As a final comment, the ranks of Table 11 definitely indicate the superiority of h-NSDE-fm in terms of both the solution quality ratio index and the spread index. As far as the spread index is concerned, the second best performance is due to h-NSDE-a, while in terms of solution quality SPEA2 and h-NSDE-a algorithms come second, showing similar performance. NSGA-II and L-NSGA seem to achieve similar performance in terms of solution quality while in terms of diversity quality these algorithms outperformed SPEA2.

6 Conclusions

A single machine scheduling problem with total weighted tardiness, maximum tardiness and maximum earliness objectives was considered. After a comprehensive discussion for positioning the problem within the existing multicriteria scheduling research agenda, we focused on two particular issues. The development of a new efficient algorithm aiming to determine a set of Pareto-optimal solutions to the problem and the numerical investigation of its performance on existing difficult benchmarks test problems. The proposed algorithm termed h-NSDE (the hybrid non-dominated sorting differential evolution) combines a differential evolution (DE) algorithm for global solutions exploration together with a variable neighborhood search (VNS) heuristic for efficient local improvement around selected DE solutions. h-NSDE is parameters’ tuning free since it uses a self-adapted control mechanism that allows the dynamic estimation of the appropriate control parameters settings during its evolution.

Two investigation phases were carried out: in the first phase five variants of h-NSDE were studied which differ in the way the objective (cost) function assignment to the individual solutions is employed. In the second investigation phase the best two h-NSDE variants were compared to existing popular multiobjective population-based algorithms. The investigation study (supported by a statistical performance analysis) showed h-NSDE to be a much promising optimization algorithm for searching for Pareto-optimal solutions in the context of multicriteria scheduling.

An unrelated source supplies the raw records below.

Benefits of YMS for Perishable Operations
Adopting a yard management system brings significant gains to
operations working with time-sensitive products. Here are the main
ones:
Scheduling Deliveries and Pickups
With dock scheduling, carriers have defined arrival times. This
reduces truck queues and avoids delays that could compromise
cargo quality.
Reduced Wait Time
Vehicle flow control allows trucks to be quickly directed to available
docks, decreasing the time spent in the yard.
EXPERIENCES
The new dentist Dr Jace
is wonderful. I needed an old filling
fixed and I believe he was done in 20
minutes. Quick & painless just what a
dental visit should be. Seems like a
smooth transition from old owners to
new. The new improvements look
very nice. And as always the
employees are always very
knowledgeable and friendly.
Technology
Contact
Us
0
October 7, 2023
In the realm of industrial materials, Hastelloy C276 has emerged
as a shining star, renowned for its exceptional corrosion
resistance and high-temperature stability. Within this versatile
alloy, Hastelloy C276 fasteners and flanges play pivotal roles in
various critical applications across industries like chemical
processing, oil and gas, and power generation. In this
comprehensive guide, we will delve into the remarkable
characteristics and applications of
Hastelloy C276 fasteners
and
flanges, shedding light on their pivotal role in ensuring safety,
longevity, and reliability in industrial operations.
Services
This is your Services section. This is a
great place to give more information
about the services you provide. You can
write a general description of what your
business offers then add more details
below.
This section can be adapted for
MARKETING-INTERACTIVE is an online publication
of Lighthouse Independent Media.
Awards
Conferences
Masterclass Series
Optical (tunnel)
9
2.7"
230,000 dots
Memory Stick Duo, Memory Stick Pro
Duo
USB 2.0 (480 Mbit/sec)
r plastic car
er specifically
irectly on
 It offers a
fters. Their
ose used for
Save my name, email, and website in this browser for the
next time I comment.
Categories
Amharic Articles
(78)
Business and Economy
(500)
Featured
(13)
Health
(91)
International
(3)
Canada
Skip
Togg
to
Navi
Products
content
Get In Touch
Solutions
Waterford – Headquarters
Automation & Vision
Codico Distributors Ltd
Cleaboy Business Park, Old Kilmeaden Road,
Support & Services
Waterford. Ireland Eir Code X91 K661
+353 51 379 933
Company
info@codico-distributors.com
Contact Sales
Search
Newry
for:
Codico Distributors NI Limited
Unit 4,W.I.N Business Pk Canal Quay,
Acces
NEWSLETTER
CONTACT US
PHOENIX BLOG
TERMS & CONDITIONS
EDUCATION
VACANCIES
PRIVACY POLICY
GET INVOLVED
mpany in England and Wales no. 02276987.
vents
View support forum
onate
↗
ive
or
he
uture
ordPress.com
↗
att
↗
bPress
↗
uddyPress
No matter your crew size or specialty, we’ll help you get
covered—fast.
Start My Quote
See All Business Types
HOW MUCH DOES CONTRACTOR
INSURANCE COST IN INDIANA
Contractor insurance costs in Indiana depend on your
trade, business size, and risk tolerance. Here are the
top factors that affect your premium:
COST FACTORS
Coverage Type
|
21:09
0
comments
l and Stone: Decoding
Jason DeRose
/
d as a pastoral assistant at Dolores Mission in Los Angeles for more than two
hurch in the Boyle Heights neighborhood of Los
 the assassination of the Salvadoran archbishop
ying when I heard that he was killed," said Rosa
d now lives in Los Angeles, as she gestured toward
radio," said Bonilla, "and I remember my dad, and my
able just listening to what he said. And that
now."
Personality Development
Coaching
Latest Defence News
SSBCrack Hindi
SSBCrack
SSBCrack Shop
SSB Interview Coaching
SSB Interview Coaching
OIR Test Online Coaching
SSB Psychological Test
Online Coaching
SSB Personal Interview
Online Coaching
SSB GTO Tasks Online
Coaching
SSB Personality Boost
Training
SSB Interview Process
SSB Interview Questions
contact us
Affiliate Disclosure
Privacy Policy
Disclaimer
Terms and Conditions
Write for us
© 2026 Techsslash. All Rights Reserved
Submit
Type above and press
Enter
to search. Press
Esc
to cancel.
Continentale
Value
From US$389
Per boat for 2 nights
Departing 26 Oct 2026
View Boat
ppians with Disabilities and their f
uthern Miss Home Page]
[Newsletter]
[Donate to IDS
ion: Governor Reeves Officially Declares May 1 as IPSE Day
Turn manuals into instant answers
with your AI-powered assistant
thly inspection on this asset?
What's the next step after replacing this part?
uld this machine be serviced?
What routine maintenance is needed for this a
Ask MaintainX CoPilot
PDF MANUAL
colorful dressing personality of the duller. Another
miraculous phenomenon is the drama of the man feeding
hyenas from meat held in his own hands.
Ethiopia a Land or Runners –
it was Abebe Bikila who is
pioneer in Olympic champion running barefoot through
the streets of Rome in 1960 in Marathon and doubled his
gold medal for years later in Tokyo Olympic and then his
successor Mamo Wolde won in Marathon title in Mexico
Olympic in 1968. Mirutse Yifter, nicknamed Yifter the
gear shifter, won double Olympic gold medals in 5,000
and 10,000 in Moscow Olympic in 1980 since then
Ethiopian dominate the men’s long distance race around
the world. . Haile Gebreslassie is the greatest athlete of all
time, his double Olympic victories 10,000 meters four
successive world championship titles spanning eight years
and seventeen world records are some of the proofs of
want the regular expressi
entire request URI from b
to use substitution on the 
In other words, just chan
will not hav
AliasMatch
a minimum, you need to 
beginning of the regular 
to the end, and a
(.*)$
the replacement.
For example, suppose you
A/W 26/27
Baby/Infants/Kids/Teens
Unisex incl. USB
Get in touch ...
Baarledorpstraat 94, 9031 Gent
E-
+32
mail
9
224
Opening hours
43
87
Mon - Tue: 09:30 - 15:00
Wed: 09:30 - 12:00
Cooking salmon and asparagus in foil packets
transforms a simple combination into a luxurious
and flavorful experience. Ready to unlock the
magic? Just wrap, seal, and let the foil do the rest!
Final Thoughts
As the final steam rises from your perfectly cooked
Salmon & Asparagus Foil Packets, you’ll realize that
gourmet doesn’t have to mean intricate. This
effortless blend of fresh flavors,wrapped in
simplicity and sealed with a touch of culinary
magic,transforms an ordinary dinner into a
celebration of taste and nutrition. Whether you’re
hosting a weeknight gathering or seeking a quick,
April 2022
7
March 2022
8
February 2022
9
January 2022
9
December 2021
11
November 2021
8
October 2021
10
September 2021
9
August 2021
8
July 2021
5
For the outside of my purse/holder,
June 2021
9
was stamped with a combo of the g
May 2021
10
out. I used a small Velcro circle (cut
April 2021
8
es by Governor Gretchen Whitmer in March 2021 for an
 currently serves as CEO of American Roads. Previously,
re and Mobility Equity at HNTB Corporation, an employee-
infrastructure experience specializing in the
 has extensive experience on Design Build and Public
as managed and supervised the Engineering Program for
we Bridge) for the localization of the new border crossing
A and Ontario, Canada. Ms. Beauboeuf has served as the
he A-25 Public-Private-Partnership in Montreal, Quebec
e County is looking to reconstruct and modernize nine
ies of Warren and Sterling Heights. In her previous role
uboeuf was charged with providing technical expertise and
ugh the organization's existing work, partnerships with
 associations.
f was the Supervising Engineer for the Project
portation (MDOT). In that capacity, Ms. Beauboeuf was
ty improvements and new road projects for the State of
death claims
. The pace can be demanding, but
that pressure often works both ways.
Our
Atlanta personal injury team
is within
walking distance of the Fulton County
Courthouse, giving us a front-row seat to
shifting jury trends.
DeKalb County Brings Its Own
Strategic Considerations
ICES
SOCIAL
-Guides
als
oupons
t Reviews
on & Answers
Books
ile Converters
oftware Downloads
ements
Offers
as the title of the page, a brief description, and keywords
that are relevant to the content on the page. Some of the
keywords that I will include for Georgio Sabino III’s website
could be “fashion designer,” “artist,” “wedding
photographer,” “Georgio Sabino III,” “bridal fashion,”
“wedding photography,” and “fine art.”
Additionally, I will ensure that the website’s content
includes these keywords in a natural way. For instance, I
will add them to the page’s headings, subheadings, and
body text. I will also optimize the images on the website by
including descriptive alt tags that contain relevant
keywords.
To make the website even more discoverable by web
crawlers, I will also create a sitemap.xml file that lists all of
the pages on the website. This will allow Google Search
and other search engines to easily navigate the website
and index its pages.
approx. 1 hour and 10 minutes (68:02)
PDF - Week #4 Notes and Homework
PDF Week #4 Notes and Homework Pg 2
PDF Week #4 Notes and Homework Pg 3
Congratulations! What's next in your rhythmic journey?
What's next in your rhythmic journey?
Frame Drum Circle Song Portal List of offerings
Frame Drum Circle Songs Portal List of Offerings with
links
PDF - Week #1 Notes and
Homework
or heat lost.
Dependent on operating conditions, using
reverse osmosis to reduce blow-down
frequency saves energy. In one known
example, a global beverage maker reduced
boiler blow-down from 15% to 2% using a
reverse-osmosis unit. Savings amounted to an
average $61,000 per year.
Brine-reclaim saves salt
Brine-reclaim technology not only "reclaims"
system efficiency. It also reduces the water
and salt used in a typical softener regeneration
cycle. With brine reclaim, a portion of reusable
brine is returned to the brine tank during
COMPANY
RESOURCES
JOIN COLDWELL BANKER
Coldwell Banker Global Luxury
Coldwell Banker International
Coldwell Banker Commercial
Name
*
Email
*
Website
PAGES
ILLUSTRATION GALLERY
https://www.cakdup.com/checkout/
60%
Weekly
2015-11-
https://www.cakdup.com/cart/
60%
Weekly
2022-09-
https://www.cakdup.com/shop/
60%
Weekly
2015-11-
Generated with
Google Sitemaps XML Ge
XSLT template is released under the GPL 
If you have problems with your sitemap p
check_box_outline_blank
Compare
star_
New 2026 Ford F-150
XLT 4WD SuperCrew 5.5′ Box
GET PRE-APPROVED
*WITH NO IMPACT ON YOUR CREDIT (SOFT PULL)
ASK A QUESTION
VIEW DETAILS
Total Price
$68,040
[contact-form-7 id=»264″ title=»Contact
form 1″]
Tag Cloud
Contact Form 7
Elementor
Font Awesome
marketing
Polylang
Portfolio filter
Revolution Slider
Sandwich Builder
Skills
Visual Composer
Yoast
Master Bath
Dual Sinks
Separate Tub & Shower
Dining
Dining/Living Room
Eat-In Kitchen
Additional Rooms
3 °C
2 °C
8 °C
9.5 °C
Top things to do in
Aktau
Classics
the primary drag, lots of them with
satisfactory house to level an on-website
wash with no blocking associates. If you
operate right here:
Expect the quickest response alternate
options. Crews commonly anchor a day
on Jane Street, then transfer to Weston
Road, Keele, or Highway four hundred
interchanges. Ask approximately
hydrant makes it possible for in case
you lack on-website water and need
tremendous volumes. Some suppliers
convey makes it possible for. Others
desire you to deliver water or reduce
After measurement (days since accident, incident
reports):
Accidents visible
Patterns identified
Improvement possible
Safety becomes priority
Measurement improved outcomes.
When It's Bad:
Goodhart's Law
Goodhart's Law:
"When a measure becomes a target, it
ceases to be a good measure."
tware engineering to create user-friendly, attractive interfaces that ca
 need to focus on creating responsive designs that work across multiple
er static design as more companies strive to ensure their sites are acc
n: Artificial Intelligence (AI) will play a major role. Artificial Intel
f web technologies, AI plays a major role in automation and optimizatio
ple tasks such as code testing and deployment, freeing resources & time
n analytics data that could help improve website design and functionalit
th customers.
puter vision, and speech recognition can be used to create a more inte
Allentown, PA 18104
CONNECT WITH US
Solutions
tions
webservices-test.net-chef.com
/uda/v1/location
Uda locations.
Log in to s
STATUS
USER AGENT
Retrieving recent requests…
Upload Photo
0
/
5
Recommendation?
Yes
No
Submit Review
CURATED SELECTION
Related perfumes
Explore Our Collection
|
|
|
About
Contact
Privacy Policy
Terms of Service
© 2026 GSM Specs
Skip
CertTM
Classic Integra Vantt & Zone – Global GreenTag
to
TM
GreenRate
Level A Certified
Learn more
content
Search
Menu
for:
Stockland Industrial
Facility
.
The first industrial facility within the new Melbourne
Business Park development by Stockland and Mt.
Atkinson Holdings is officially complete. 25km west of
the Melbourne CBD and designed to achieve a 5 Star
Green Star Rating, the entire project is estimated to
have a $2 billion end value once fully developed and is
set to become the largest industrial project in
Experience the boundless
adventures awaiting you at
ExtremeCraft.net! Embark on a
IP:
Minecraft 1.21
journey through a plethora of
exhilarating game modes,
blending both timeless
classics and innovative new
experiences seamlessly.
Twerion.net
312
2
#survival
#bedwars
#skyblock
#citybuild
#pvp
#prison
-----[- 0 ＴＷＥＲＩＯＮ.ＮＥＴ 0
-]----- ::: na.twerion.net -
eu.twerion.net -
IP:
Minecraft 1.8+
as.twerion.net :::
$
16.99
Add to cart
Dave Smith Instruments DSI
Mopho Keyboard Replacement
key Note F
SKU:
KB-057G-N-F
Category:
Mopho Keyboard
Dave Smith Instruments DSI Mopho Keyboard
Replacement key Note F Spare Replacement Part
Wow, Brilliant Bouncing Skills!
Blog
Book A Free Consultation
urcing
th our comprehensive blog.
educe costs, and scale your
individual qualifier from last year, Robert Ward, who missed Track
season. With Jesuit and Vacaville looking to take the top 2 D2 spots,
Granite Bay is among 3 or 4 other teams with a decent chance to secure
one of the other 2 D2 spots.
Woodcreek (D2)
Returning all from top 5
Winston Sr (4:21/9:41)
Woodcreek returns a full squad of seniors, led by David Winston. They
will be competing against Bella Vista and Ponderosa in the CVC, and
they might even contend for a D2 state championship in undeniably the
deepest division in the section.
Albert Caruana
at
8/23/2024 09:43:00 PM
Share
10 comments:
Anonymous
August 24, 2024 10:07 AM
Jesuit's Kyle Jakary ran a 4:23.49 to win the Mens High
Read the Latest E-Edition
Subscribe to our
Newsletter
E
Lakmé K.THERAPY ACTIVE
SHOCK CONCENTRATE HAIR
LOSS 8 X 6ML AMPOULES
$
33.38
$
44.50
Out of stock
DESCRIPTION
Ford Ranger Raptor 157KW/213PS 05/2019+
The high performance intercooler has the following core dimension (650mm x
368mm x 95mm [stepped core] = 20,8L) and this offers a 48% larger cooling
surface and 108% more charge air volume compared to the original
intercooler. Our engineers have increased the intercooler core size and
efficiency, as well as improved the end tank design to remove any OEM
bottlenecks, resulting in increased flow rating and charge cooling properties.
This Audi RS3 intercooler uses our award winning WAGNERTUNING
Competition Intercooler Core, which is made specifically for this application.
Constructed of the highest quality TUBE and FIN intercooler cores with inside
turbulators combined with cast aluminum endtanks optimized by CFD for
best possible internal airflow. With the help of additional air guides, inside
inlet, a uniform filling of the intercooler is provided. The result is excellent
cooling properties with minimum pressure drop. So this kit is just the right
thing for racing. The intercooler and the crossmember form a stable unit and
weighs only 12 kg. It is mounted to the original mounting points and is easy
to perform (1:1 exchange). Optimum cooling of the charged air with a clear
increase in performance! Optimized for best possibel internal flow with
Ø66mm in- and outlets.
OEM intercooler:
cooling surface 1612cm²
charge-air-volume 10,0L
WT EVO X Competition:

Since the study of h-NSDE is still in its initial stages there is till much ground for further research with respect to both new problem areas application and solutions improvement. The next step is to apply the algorithm on more complex scheduling problems such as resource-constrained project scheduling, workforce scheduling, and transportation scheduling problems. Turning to research issues related to the solutions quality and diversity improvement, attention will be paid on the implementation of a more robust diversity preventing strategy. Special schemes borrowed from the Evolutionary Computation field will be studied. A first idea is to investigate the notions of niching and clustering within the context of h-NSDA. Since the dimension of Pareto-optimal set increase with the number of objectives, it is quite interesting to study and implement fast enough robust mechanisms for distance computations and identifications of neighboring solutions. Furthermore, sizing and initializing the main evolving population in h-NSDE is another interesting future direction. In its present form h-NSDE uses a pure random initial population. Our intuition is that seeding the population with solutions generated by some highly disruptive search operators could improve the population diversity and make faster moves toward the true Pareto-optimal front of the examined problems.